Top of EXCERPT
Inflammatory Bowel Disease
Subject Category: Inflammatory Bowel Disease
Am J Gastroenterol 2009; 104:1754–1763; doi:10.1038/ajg.2009.197; published online 19 May 2009
The Manitoba IBD Index: Evidence for a New and Simple Indicator of IBD Activity
Ian Clara PhD1,2, Lisa M Lix PhD1,3, John R Walker PhD1,4, Lesley A Graff PhD1,4, Norine Miller RN1,5, Linda Rogala RN1,5, Patricia Rawsthorne RN1,5 and Charles N Bernstein MD1,5
- 1University of Manitoba Inflammatory Bowel Disease Clinical and Research Centre, Winnipeg, Manitoba, Canada
- 2Department of Psychology, University of Manitoba, Winnipeg, Manitoba, Canada
- 3School of Public Health, University of Saskatchewan, Winnipeg, Manitoba, Canada
- 4Department of Clinical Health Psychology, University of Manitoba, Winnipeg, Manitoba, Canada
- 5Department of Internal Medicine, University of Manitoba, Winnipeg, Manitoba, Canada
Correspondence: Charles N. Bernstein, MD, University of Manitoba Inflammatory Bowel Disease Clinical and Research Centre, Winnipeg, Manitoba, Canada. E-mail: cbernst@cc.umanitoba.ca
Received 31 July 2008; Accepted 26 February 2009; Published online 19 May 2009.
Abstract
OBJECTIVES:
A single-item indicator of disease activity over an extended period of time, the Manitoba Inflammatory Bowel Disease Index (MIBDI), is introduced and compared against several standard measures for assessing activity in patients with Crohn's disease (CD) and ulcerative colitis (UC).
Bottom of EXCERPT
Top of AVAILABLE DATA
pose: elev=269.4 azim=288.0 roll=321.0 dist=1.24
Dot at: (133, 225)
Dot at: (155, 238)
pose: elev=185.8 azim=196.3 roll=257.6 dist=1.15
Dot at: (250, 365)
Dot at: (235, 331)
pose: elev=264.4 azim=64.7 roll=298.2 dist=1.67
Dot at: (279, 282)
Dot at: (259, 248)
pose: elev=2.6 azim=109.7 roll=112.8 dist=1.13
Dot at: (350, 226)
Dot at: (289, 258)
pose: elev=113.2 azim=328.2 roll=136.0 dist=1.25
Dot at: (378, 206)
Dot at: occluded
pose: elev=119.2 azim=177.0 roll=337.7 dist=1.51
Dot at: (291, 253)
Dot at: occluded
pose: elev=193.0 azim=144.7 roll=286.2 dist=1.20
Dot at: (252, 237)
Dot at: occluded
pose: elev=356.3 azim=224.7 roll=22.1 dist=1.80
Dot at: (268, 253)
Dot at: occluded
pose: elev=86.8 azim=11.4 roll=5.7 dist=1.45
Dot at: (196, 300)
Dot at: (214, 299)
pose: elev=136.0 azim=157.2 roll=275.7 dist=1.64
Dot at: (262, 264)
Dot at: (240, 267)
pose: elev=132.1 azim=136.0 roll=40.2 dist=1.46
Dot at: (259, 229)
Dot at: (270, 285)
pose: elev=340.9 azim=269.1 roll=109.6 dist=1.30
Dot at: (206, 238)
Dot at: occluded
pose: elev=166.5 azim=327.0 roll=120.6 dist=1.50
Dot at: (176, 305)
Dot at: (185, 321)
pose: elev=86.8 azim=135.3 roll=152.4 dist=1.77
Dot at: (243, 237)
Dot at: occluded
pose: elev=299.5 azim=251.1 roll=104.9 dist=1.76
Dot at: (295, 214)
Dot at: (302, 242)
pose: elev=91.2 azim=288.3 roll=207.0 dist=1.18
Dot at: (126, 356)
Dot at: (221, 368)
Bottom of AVAILABLE DATA
Write the next part of the article on the Manitoba IBD Index, starting right after its last sentence. The rows have nothing to do with the article on the Manitoba IBD Index.

METHODS:
Participants enrolled in the Manitoba IBD Cohort Study, a population-based longitudinal cohort study (N=353), were assessed semiannually by survey, clinical interview, and blood sample during a 2-year period. The MIBDI is based on patient self-reports of symptom persistence for the previous 6 months, using a 6-level response format.
RESULTS:
The MIBDI had good sensitivity compared with the Harvey–Bradshaw Index (HB; 0.88), Powell–Tuck Index (PT; 0.84), and Inflammatory Bowel Disease Questionnaire (IBDQ; 0.89), which was maintained at two subsequent annual measurements. Test–retest reliability was also strong (Spearman's r=0.81). Discriminant function analyses identified common discriminating variables of active disease for CD and UC that included HB, PT, and IBDQ subscales of bowel and systemic symptoms, prolonged symptom severity (e.g., abdominal and joint pain, tiredness, diarrhea), and recent persistent pain related to IBD. Unique discriminators included weight problems (CD) and blood in stool (UC).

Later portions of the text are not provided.